Fault Lines

I wake up loving the world today By midnight I watch it fade away Every word feels sharp enough to break Every silence feels too much to take I build people into something divine Then watch them fall from the heights in my mind A heart that runs at a dangerous speed Always afraid of what I might need I'm standing on fault lines, shaking below Never quite certain which way I'll go I'm caught between holding on and letting go Between "please don't leave" and "I need to be alone" Every emotion burns brighter than the sun And by the time it's over, another storm has come I'm trying to find myself inside the noise Between shattered reflections and impossible choices Searching for a place where I can finally be Someone who feels whole when they're looking at me A message unanswered becomes a goodbye A passing expression becomes a reason why My thoughts can turn a whisper into a scream Reality blurring around the seams I hate how I care this much at all How every connection feels like a rise and a fall Like standing on the edge of a crumbling shore Begging the tide not to take anymore The waves keep changing, pulling me through I don't always know what's false or true I'm caught between holding on and letting go Between "please don't leave" and "I need to be alone" Every emotion burns brighter than the sun And by the time it's over, another storm has come I'm trying to find myself inside the noise Between shattered reflections and impossible choices Searching for a place where I can finally be Someone who feels whole when they're looking at me Who am I when nobody's around?
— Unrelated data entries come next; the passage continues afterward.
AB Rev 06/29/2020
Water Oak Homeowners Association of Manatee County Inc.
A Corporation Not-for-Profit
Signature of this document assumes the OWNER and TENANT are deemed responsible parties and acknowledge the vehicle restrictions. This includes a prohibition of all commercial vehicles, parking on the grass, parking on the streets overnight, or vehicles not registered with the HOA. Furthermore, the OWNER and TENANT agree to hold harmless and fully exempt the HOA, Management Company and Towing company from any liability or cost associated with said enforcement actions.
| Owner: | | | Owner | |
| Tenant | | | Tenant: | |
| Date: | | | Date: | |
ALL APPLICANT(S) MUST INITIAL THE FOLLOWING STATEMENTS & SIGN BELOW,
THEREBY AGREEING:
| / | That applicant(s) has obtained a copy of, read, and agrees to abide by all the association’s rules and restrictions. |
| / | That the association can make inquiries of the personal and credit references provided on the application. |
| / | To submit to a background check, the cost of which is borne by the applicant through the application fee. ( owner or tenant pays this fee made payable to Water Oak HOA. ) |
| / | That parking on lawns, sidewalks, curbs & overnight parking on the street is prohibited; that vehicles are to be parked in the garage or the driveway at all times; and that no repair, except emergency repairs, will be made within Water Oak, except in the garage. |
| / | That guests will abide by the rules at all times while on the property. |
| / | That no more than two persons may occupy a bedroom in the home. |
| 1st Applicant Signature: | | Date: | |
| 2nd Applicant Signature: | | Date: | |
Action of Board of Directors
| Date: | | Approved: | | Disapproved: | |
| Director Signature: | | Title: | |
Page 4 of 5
When the echoes fade and the room goes quiet? I've worn so many faces through the years Sometimes I don't know which one is mine yet But every scar beneath the skin Tells a story of where I've been A thousand battles no one saw A thousand times I've carried on I'm caught between holding on and letting go Learning that both can be part of growth Every emotion still burns like a firestorm But maybe I can weather what I've weathered before I'm gathering pieces from the wreckage left behind Finding fragments of myself I thought I'd never find And though the fault lines still run deep in me They don't define everything I'll ever be The ground still shakes beneath my feet But I'm learning how to stand One breath, one day, one moment at a time With a heart that's trying to understand.